Data records
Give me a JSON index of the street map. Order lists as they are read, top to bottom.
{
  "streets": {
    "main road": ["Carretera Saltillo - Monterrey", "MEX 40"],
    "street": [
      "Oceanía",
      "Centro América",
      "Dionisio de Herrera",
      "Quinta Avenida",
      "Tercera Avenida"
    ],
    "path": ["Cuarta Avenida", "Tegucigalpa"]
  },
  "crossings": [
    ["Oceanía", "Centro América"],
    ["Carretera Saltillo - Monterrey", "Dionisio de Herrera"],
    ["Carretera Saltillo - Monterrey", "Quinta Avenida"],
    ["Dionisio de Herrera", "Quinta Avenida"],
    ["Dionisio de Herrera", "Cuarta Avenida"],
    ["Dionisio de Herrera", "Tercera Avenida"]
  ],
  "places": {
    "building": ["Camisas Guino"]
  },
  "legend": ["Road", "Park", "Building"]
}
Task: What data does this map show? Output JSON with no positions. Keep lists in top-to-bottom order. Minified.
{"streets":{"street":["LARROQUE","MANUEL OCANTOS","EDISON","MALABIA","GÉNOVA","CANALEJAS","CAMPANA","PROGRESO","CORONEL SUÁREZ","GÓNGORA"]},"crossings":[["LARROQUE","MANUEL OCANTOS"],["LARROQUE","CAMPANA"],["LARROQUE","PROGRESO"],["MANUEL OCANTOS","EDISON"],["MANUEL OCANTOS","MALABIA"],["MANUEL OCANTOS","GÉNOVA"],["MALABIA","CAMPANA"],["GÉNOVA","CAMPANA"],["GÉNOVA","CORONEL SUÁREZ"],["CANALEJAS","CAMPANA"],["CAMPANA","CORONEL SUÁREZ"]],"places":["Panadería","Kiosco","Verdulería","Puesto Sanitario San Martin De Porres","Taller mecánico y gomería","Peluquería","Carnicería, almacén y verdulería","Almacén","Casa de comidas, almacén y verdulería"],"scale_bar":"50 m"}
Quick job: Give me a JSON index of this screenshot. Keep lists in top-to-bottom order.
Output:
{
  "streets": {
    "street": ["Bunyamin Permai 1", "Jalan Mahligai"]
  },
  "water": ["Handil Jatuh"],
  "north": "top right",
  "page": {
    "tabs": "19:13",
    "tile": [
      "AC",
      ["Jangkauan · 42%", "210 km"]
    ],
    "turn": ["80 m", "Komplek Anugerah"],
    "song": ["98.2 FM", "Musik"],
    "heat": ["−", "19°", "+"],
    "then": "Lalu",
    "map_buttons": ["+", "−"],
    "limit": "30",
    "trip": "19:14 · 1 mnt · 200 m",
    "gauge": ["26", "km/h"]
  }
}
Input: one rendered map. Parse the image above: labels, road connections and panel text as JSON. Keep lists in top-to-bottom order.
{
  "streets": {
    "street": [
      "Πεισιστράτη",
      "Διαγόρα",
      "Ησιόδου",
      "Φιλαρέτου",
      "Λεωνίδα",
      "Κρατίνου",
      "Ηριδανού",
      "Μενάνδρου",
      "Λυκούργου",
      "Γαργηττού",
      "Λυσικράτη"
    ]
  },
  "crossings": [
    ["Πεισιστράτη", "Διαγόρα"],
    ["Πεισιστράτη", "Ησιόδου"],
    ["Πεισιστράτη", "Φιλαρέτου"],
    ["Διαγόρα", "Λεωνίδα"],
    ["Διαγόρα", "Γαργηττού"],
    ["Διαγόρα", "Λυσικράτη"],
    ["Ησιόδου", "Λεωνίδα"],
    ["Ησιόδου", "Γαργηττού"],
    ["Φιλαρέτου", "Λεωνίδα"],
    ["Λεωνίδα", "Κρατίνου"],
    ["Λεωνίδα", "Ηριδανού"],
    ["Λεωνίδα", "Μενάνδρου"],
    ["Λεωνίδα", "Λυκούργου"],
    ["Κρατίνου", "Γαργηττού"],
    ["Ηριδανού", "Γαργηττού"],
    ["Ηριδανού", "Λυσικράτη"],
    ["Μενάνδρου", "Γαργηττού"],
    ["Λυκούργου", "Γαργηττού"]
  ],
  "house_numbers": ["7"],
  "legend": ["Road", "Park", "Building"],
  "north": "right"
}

Exercise goal
What you write must be the entries restated word for word, from the opening line through the one holding "Quick job: Give", with nothing else.

Exercise response
Give me a JSON index of the street map. Order lists as they are read, top to bottom.
{
  "streets": {
    "main road": ["Carretera Saltillo - Monterrey", "MEX 40"],
    "street": [
      "Oceanía",
      "Centro América",
      "Dionisio de Herrera",
      "Quinta Avenida",
      "Tercera Avenida"
    ],
    "path": ["Cuarta Avenida", "Tegucigalpa"]
  },
  "crossings": [
    ["Oceanía", "Centro América"],
    ["Carretera Saltillo - Monterrey", "Dionisio de Herrera"],
    ["Carretera Saltillo - Monterrey", "Quinta Avenida"],
    ["Dionisio de Herrera", "Quinta Avenida"],
    ["Dionisio de Herrera", "Cuarta Avenida"],
    ["Dionisio de Herrera", "Tercera Avenida"]
  ],
  "places": {
    "building": ["Camisas Guino"]
  },
  "legend": ["Road", "Park", "Building"]
}
Task: What data does this map show? Output JSON with no positions. Keep lists in top-to-bottom order. Minified.
{"streets":{"street":["LARROQUE","MANUEL OCANTOS","EDISON","MALABIA","GÉNOVA","CANALEJAS","CAMPANA","PROGRESO","CORONEL SUÁREZ","GÓNGORA"]},"crossings":[["LARROQUE","MANUEL OCANTOS"],["LARROQUE","CAMPANA"],["LARROQUE","PROGRESO"],["MANUEL OCANTOS","EDISON"],["MANUEL OCANTOS","MALABIA"],["MANUEL OCANTOS","GÉNOVA"],["MALABIA","CAMPANA"],["GÉNOVA","CAMPANA"],["GÉNOVA","CORONEL SUÁREZ"],["CANALEJAS","CAMPANA"],["CAMPANA","CORONEL SUÁREZ"]],"places":["Panadería","Kiosco","Verdulería","Puesto Sanitario San Martin De Porres","Taller mecánico y gomería","Peluquería","Carnicería, almacén y verdulería","Almacén","Casa de comidas, almacén y verdulería"],"scale_bar":"50 m"}
Quick job: Give me a JSON index of this screenshot. Keep lists in top-to-bottom order.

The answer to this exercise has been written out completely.